Demian by Hermann Hesse

28/02/2014 23:35

“He who wants to be born must destroy a world.”

“I have no idea whether parents can be of help, and I do not blame mine. It was my own affair to come to terms with myself and to find my own way, and like most well-brought-up children, I managed it badly. ”

 “The realization that my problem was one that concerned all men, a problem of living and thinking, suddenly swept over me and I was overwhelmed by fear and respect as I suddenly saw and felt how deeply my own personal life and opinions were immersed in the eternal stream of great ideas. Though it offered some confirmation and gratification, the realization was not really a joyful one. It was hard and had a harsh taste because it implied responsibility and no longer being allowed to be a child; it meant standing on one’s own feet.”

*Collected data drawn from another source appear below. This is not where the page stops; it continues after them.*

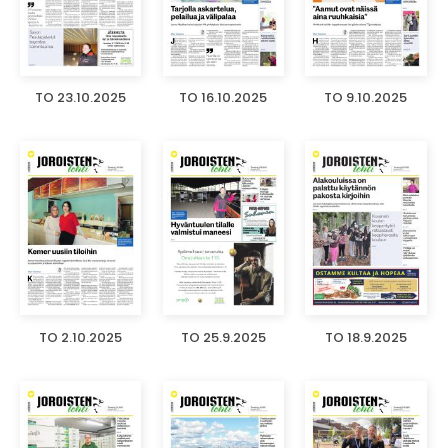
TO 23.10.2025
TO 16.10.2025
TO 9.10.2025
TO 2.10.2025
TO 25.9.2025
TO 18.9.2025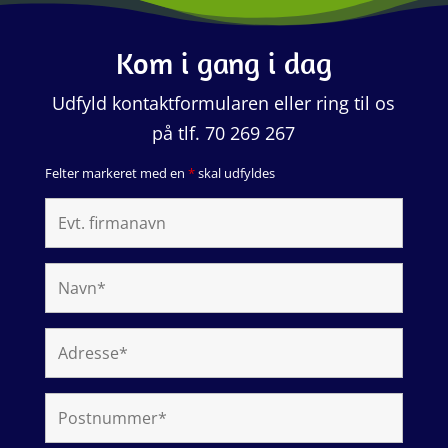
Kom i gang i dag
Udfyld kontaktformularen eller ring til os
på tlf. 70 269 267
Felter markeret med en
*
skal udfyldes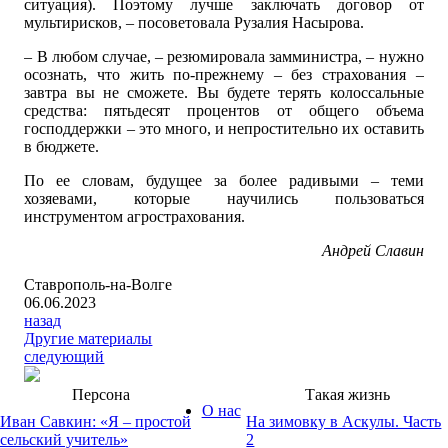
ситуация). Поэтому лучше заключать договор от
мультирисков, – посоветовала Рузалия Насырова.
– В любом случае, – резюмировала замминистра, – нужно
осознать, что жить по-прежнему – без страхования –
завтра вы не сможете. Вы будете терять колоссальные
средства: пятьдесят процентов от общего объема
господдержки – это много, и непростительно их оставить
в бюджете.
По ее словам, будущее за более радивыми – теми
хозяевами, которые научились пользоваться
инструментом агрострахования.
Андрей Славин
Ставрополь-на-Волге
06.06.2023
назад
Другие материалы
следующий
Персона
Такая жизнь
О нас
Иван Савкин: «Я – простой
На зимовку в Аскулы. Часть
сельский учитель»
2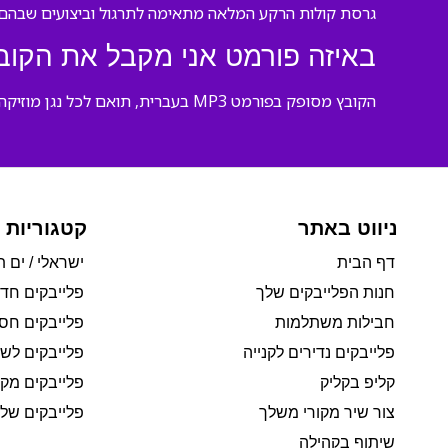
גרסת קולות הרקע המלאה מתאימה לתרגול וביצועים שבהם 
באיזה פורמט אני מקבל את הקוב
הקובץ מסופק בפורמט MP3 בעברית, תואם לכל נגן מוזיקה וטלפון חכם, ומוכן להורדה מיידית.
ניווט באתר
קטגוריות 
דף הבית
ישראלי / ים ת
חנות הפלייבקים שלך
פלייבקים חד
חבילות משתלמות
פלייבקים חסי
פלייבקים נדירים לקנייה
פלייבקים לשי
קליפ בקליק
פלייבקים מקו
צור שיר מקורי משלך
פלייבקים של 
שיתוף בקהילה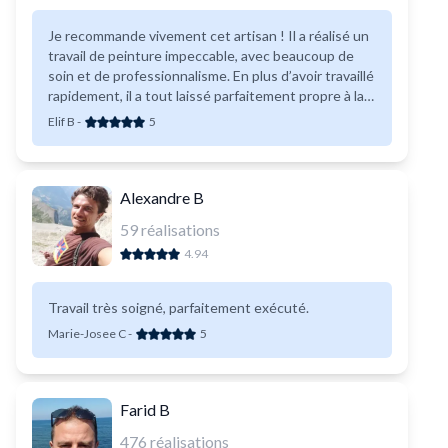
Je recommande vivement cet artisan ! Il a réalisé un
travail de peinture impeccable, avec beaucoup de
soin et de professionnalisme. En plus d’avoir travaillé
rapidement, il a tout laissé parfaitement propre à la
fin du chantier, ce qui est très appréciable. Il est
Elif B
-
5
même allé au-delà de ce qui était prévu en réalisant
quelques travaux supplémentaires sans hésiter, ce
qui témoigne de son sérieux et de son envie de bien
faire. C’est aussi une personne très sympathique,
Alexandre B
aimable et arrangeante, toujours à l’écoute et
59
réalisations
soucieuse de satisfaire son client. Je suis
4.94
entièrement satisfaite du résultat et je n’hésiterai
pas à faire de nouveau appel à lui.
Travail très soigné, parfaitement exécuté.
Marie-Josee C
-
5
Farid B
476
réalisations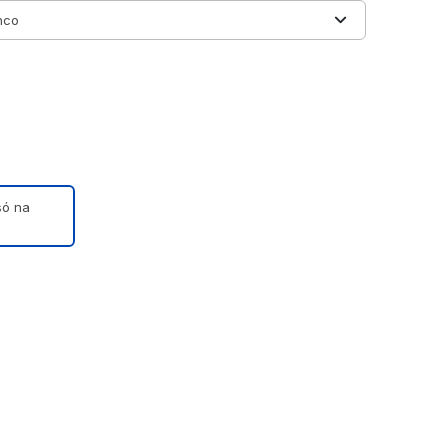
só na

“I have no right to call myself one who knows. I was one who seeks, and I still am, but I no longer seek in the stars or in books; I'm beginning to hear the teachings of my blood pulsing within me. My story isn't pleasant, it's not sweet and harmonious like the invented stories; it tastes of folly and bewilderment, of madness and dream, like the life of all people who no longer want to lie to themselves.”

 “I live in my dreams — that's what you sense. Other people live in dreams, but not in their own. That's the difference.”

 

“I was only trying to live my life in accordance with the principles which sprang from my own true self. Why was that so very difficult? ”

  “The things we see are the same things that are within us. There is no reality except the one contained within us. That is why so many people live such an unreal life. They take the images outside them for reality and never allow the world within to assert itself.”

“We who bore the mark might well be considered by the rest of the world as strange, even as insane and dangerous. We had awoken, or were awakening, and we were striving for an ever perfect state of wakefulness, whereas the ambition and quest for happiness of the others consisted of linking their opinions, ideals, and duties, their life and happiness, ever more closely with those of the herd. They, too, strove; they, too showed signs of strength and greatness. But as we saw it, whereas we marked men represented Nature's determination to create something new, individual, and forward-looking, the others lived in the determination to stay the same. For them mankind--which they loved as much as we did--was a fully formed entity that had to be preserved and protected. For us mankind was a distant future toward which we were all journeying, whose aspect no one knew, whose laws weren't written down anywhere.”

“Every natural form is latent within us, originates in the soul whose essence is eternity, whose essence we cannot know but which most often intimates itself to us as the power to love and create.”

“At one time I had given much thought to why men were so very rarely capable of living for an ideal. Now I saw that many, no, all men were capable of dying for one.”

“Only the ideas we actually live are of any value.”

“Each of us has to find out for ourselves what is permitted and what is forbidden--forbidden for him. It's possible for one never to transgress a single law and still be a bastard. And vice versa.

“Gaze into the fire, into the clouds, and as soon as the inner voices begin to speak surrender to them, don't ask first whether it's permitted or would please your teachers or father, or some god. You will ruin yourself if you do that. ”

 

One never reaches home, but wherever friendly paths intersect the whole world looks like home for a time. ”

“Love must not entreat,' she added, 'or demand. Love must have the strength to become certain within itself. Then it ceases merely to be attracted and begins to attract.”

“I like listening to music, but only the kind you play, absolute music, the kind that makes you feel that someone is rattling at the doors if heaven and hell. I like music very much, I think, because it's so unconcerned with morality.”